SPP appears like a promising move in the right direction as far as setting the initial topological probability distribution and I’m excited to see further research. I’m curious if you would have increased success in generalizing if you also varied the style of the reflections themselves to connect to different personas in addition to the Assistant so that if the model ends up in an unexpected persona they still have some training there as a catch surface.
I’d also be interested to see what would happen to generalization/robustness if the constitution entries included not only what was wrong, but specific reasoning about why (in the vein of the recent “Teaching Claude Why” paper) so that there was additional broad connection to the ethical reasoning training.
I really like this view. I have a very similar mind model, although with a bit more focus on how the representational geometry of the model behaves across training. There is also this recent post: https://x.com/corefpark/status/2057179940861214857?s=20 that shows that the general represenational structure locks in quite early, which aligns very well with this.

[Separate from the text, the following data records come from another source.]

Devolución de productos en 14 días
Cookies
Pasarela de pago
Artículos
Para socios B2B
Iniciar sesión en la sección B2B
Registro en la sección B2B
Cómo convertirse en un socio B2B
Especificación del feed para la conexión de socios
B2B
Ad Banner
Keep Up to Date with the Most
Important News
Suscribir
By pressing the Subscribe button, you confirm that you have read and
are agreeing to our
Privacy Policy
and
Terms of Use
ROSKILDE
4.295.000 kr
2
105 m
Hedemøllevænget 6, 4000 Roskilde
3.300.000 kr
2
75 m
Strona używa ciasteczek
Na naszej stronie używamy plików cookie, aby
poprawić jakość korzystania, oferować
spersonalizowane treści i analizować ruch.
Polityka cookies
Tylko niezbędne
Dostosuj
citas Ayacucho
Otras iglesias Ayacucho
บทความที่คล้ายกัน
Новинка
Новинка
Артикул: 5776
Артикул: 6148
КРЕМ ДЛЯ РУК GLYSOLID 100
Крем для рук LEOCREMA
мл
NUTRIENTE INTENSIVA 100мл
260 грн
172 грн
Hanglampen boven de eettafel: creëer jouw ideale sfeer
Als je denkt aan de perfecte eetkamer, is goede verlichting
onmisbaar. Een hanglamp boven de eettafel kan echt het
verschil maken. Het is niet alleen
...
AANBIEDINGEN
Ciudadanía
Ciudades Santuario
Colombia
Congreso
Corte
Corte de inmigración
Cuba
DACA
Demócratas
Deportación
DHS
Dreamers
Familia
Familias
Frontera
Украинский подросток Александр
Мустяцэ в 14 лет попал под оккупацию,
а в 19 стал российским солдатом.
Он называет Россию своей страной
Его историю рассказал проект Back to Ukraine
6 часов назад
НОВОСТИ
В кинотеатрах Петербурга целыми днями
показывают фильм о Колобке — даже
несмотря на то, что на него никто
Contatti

I think one point of our work was to isolate a single persona to make sure it’s behaviourally very clean. Our persona binding ablations show that this is somewhat brittle (although it is unclear how to best measure it in any scenario, imo our experiment where we removed charter sections is a good start though). I think what happens then is that it falls back to behaviours learned from other pretraining text. Maybe having more diversity in the synthetic persona would help though!
“specific reasoning about why”: I think our data is trying to do that. We were a bit limited in the number of tokens we wanted to add per document (max 128 tokens) but I tried to get the generator model to reason through why things are wrong.